In nearly 15 years in business, we’d heard just about every question imaginable. Some questions, though, we hear every week. When we hear these questions, we have a pretty good idea of the desired answers. Here’s our top question.

When can you complete the project?

About 95% of the time, the desired answer is “now., today or tomorrow” Or “yesterday..” We live in a time where we want what we want when we want. This is understandable, and we at Kona Impact are as guilty as anyone else of wanting our supplies and services sooner than later.

Here is what we do at Kona Impact to make sure we can complete projects quickly:

  • We keep 2-6 months of printed vinyl inventory.
  • We keep 3 months of foam core, Gatorboard, aluminum, and PVC inventory.
  • We always keep at least one extra set of inks and toners.
  • We strive to have redundant consumables.

As a result,

  • Our turnaround time (upon design approval) is usually a day for banners, foam core, Gatorboard, stickers, labels, and color copies.
  • Our turnaround time (upon design approval) for real estate, storefront, vehicles is usually within a week, usually sooner.
  • Our turnaround time (upon design approval) for most offset printing–business cards, brochures, postcards, folders, flyers, etc. is usually 5 business days.

We have two issues that affect completion time: 1) it’s bad business to “overstock” manpower, our workers, and 2) we need to keep 2-3 weeks of long-term projects in our queue and several days of short-term projects in our queue. A long-term project would be a CNC sign requiring custom stands or mounts, some design projects, and websites. Short-term projects are most of our real estate, store signage, and banners. 

So, as I say, it’s costly to spend a day counting rubber bands; that is, not having a lot of productive work in the pipeline.

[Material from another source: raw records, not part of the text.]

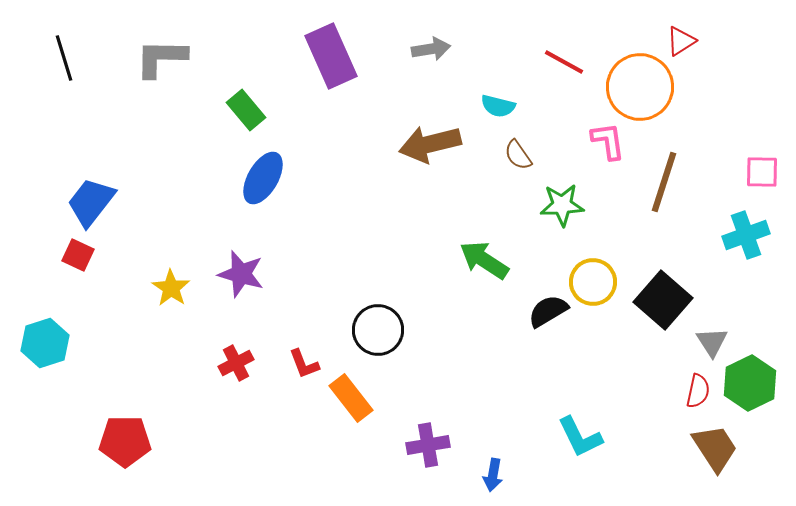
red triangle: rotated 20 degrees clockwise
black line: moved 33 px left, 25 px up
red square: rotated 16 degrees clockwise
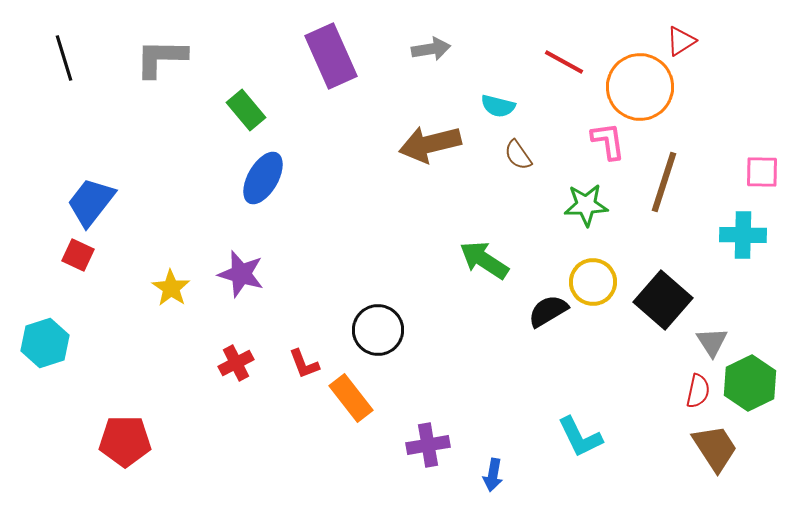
green star: moved 24 px right
cyan cross: moved 3 px left; rotated 21 degrees clockwise
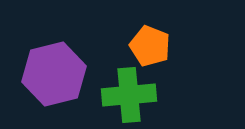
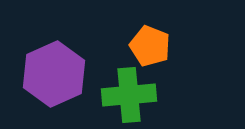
purple hexagon: rotated 10 degrees counterclockwise
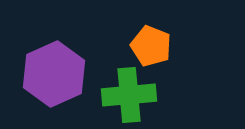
orange pentagon: moved 1 px right
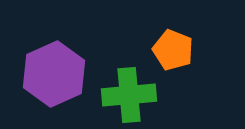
orange pentagon: moved 22 px right, 4 px down
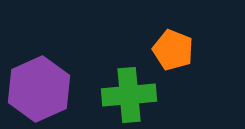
purple hexagon: moved 15 px left, 15 px down
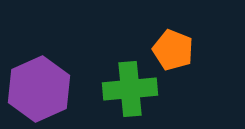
green cross: moved 1 px right, 6 px up
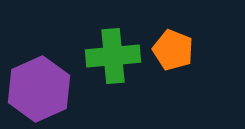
green cross: moved 17 px left, 33 px up
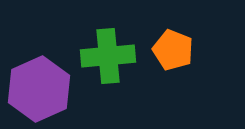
green cross: moved 5 px left
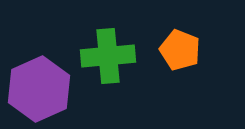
orange pentagon: moved 7 px right
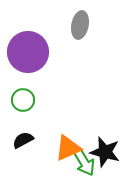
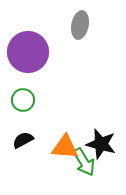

The customer service element of this is simple: letting a client’s project jump the queue, move ahead of others in line, pushes another client’s project down the list. That might be good for one client, but it’s bad for another.

Here’s what you can do:

  1. Plan ahead. That’s an easy recommendation, but it’s true. If you know that you need a banner for Friday, talk to us on Monday or Tuesday. We have a massive project for the summer of 2021, and the owner’s contacted us in September of 2020. That’s fantastic planning, and it will ensure a smooth process, high quality, and on-time delivery.
  2. Bring us everything we need. This might include logo files, measurements, and your ideas. We can only move as fast as the slowest part.
  3. Become a regular. This applies to almost every business. Develop a relationship with us by having us do big and small projects, and we’re more likely to be willing to stay late or work over the weekend to get your project done.
  4. Make us money. Yes, I said it. All things being equal, a customer that always brings small, mostly unprofitable projects should not expect a rush, cut-the-line service all the time. 
  5. On occasions, yes. Every project, no. We’re more than willing to help a client out who is in a pinch, but if every project becomes a crisis and a last-minute job, it’s hard for us to prioritize them over others that are already in line.
  6. Be polite and understanding. Rudeness will result will only turn us off. If we can, we do, but it is our choice. As they say, a crisis on your part does not equate to one on our part.